Below are some records. Return exactly the lines from the one with "right elbow: (146, 165)" to the one with "left shoulder: (417, 327)", and nothing else.
————
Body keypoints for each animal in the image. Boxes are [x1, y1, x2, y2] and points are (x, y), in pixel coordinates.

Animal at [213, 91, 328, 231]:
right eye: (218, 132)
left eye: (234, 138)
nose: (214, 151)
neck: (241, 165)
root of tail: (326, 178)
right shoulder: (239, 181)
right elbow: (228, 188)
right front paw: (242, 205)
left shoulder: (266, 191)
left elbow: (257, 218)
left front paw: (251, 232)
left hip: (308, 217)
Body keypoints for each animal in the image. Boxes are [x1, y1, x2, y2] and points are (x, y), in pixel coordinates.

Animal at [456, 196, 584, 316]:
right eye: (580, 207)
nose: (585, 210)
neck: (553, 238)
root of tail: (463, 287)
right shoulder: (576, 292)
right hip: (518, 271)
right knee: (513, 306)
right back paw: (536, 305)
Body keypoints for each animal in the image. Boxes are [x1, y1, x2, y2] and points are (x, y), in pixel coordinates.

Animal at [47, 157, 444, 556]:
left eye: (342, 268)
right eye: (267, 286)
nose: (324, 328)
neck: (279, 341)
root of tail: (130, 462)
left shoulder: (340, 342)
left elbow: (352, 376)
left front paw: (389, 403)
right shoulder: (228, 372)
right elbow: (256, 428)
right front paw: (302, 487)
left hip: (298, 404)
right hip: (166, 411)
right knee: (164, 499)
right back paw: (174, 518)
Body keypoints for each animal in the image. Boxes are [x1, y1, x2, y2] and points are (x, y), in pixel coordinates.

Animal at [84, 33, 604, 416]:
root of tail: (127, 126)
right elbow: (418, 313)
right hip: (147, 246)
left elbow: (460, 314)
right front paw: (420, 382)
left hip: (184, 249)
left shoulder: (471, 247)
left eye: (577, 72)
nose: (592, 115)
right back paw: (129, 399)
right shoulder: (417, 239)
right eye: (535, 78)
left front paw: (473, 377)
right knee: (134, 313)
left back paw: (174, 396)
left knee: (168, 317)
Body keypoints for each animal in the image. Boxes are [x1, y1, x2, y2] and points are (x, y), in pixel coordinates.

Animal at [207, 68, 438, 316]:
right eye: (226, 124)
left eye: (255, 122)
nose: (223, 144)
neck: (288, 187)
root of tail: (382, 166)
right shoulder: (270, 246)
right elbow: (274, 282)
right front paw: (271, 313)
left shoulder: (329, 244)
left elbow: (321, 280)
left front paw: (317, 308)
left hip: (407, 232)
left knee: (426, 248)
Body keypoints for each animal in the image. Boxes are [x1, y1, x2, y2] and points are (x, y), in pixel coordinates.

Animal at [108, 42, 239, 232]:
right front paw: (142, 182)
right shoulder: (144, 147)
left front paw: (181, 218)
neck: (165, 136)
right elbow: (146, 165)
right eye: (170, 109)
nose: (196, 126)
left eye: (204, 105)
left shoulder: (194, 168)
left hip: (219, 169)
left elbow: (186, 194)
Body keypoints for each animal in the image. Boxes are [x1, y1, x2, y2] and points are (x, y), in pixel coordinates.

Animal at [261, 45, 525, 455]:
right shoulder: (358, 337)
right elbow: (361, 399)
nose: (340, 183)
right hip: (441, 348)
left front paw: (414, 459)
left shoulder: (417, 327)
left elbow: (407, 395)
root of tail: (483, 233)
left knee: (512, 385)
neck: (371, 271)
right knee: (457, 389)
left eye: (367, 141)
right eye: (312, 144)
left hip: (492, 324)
————
• **Result of the exercise**:
right elbow: (146, 165)
right eye: (170, 109)
nose: (196, 126)
left eye: (204, 105)
left shoulder: (194, 168)
left hip: (219, 169)
left elbow: (186, 194)
Body keypoints for each animal in the image. Boxes are [x1, y1, x2, y2] and points are (x, y), in pixel coordinates.

Animal at [261, 45, 525, 455]:
right shoulder: (358, 337)
right elbow: (361, 399)
nose: (340, 183)
right hip: (441, 348)
left front paw: (414, 459)
left shoulder: (417, 327)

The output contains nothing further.